GOAL OF THE EXERCISE:
Please write out the material below word for word, everything from the line containing "pose: elev=79.7 azim=227.3" down to the line containing "Dot at: (185, 309)", with both of those lines included. Leave the pictures out of your copy.

* Begin INPUT ROWS *

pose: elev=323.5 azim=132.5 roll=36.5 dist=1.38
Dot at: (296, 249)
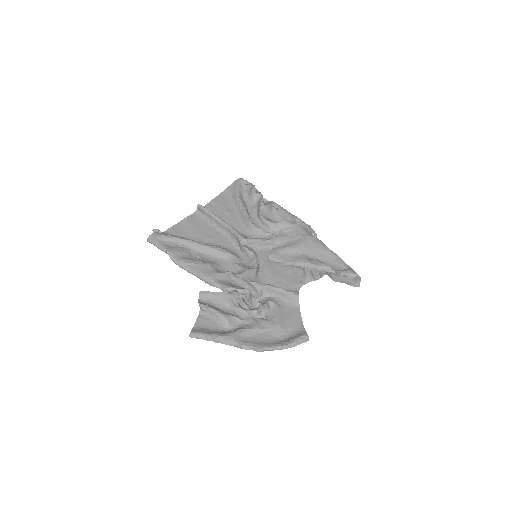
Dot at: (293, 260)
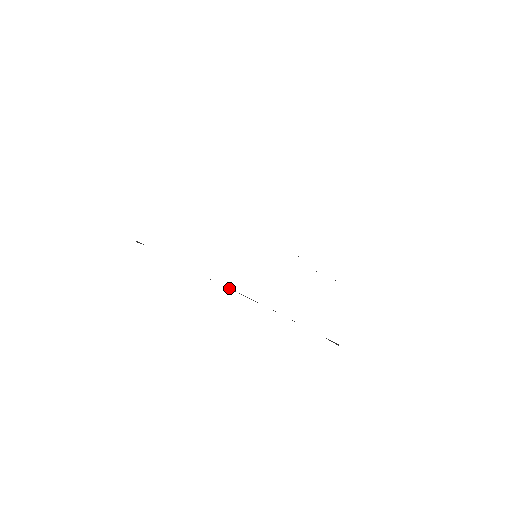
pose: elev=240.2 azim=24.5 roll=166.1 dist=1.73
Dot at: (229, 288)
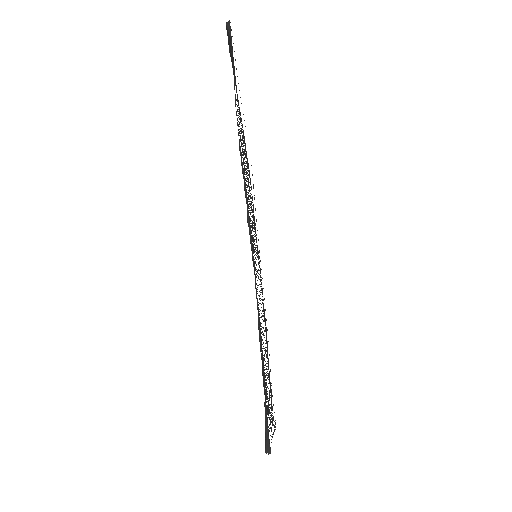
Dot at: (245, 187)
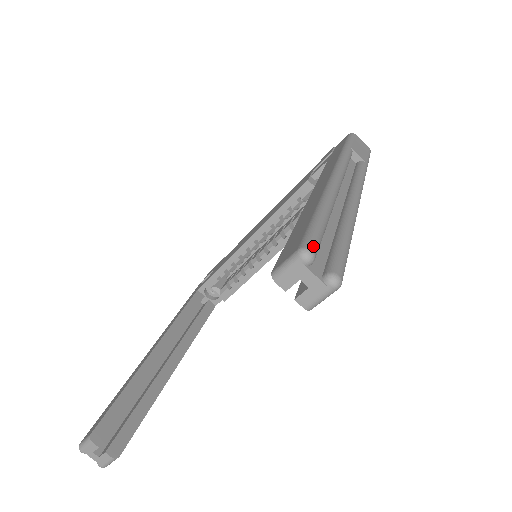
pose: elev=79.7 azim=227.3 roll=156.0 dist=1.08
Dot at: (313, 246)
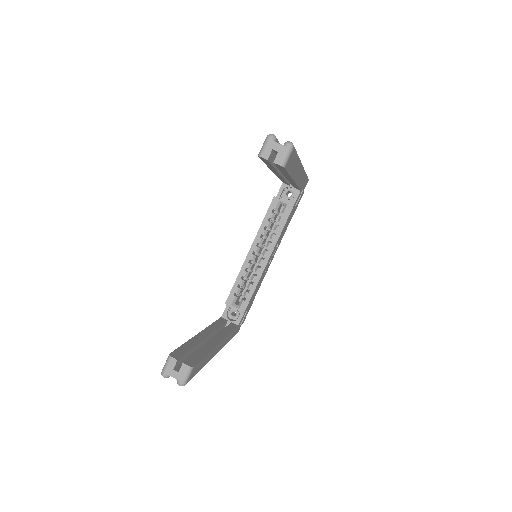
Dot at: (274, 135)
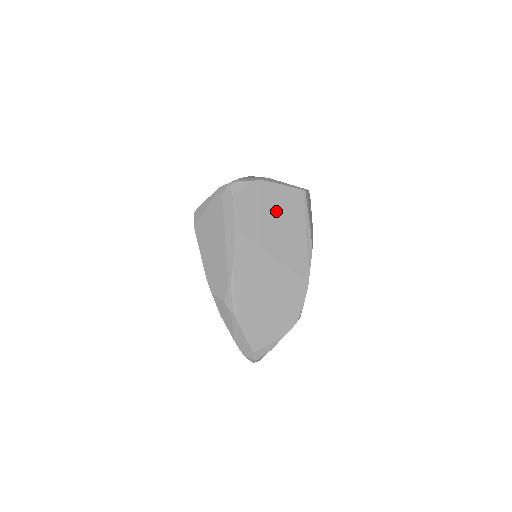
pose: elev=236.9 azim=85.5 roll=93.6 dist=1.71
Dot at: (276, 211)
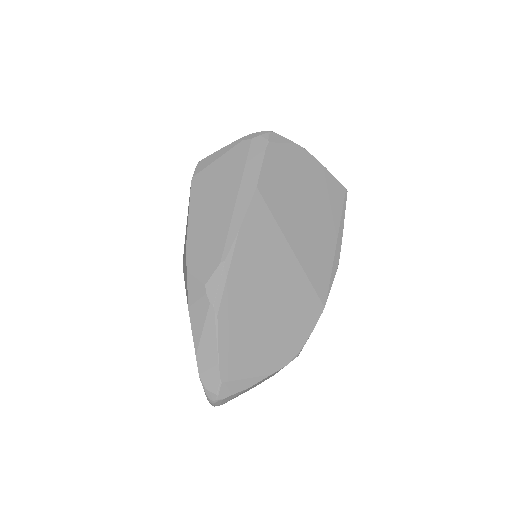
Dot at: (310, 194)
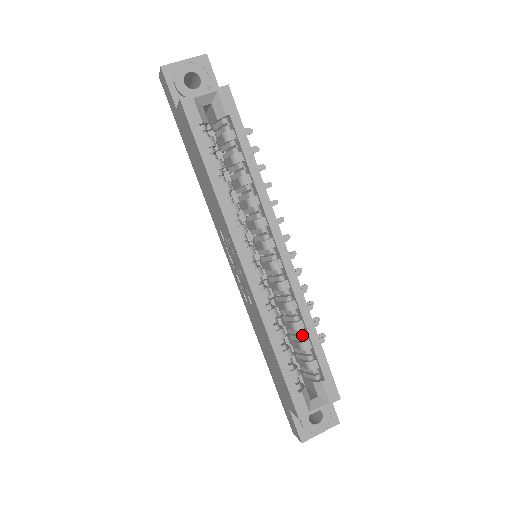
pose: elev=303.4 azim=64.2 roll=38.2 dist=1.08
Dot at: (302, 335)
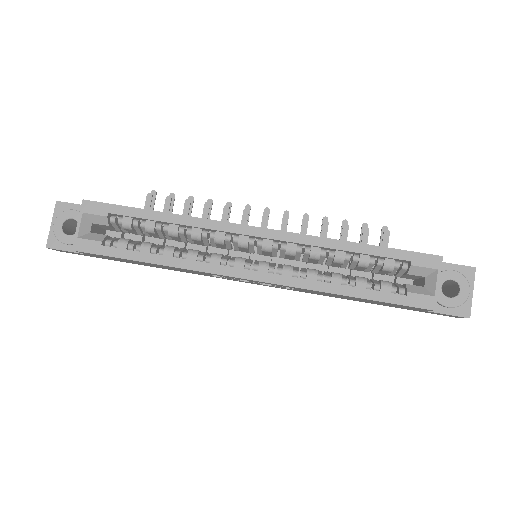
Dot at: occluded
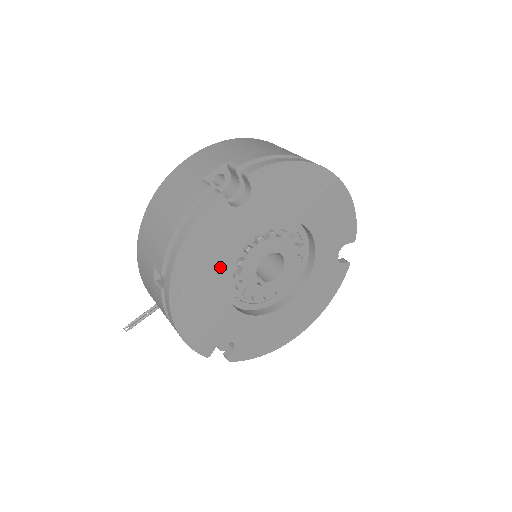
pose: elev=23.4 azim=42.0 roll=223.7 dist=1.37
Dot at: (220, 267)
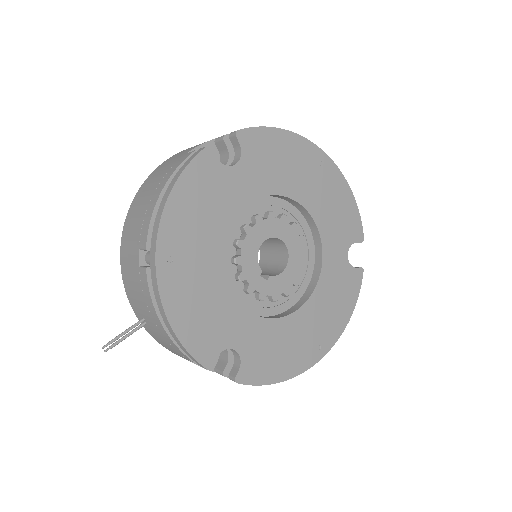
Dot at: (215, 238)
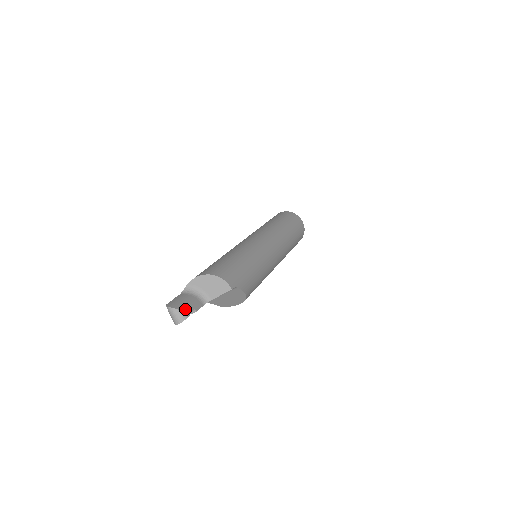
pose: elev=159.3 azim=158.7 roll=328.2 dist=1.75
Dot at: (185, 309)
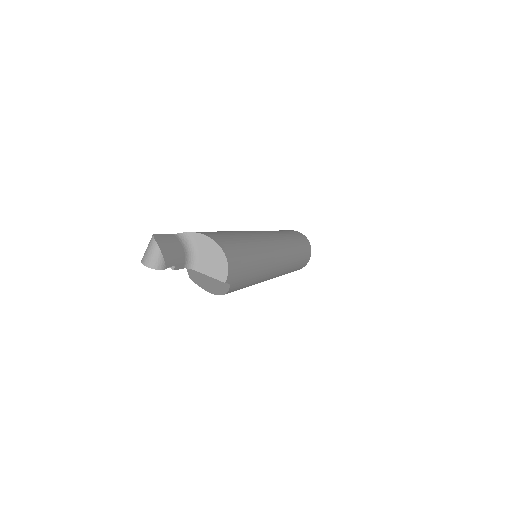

* End INPUT ROWS *
* Begin INPUT ROWS *

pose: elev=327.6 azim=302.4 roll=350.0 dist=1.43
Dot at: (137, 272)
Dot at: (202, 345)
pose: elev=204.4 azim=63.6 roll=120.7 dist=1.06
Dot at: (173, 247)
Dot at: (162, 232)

* End INPUT ROWS *

TASK RESULT:
pose: elev=79.7 azim=227.3 roll=156.0 dist=1.08
Dot at: (313, 246)
Dot at: (274, 135)
pose: elev=236.9 azim=85.5 roll=93.6 dist=1.71
Dot at: (276, 211)
Dot at: (310, 194)
pose: elev=303.4 azim=64.2 roll=38.2 dist=1.08
Dot at: (302, 335)
Dot at: occluded
pose: elev=23.4 azim=42.0 roll=223.7 dist=1.37
Dot at: (220, 267)
Dot at: (215, 238)
pose: elev=159.3 azim=158.7 roll=328.2 dist=1.75
Dot at: (185, 309)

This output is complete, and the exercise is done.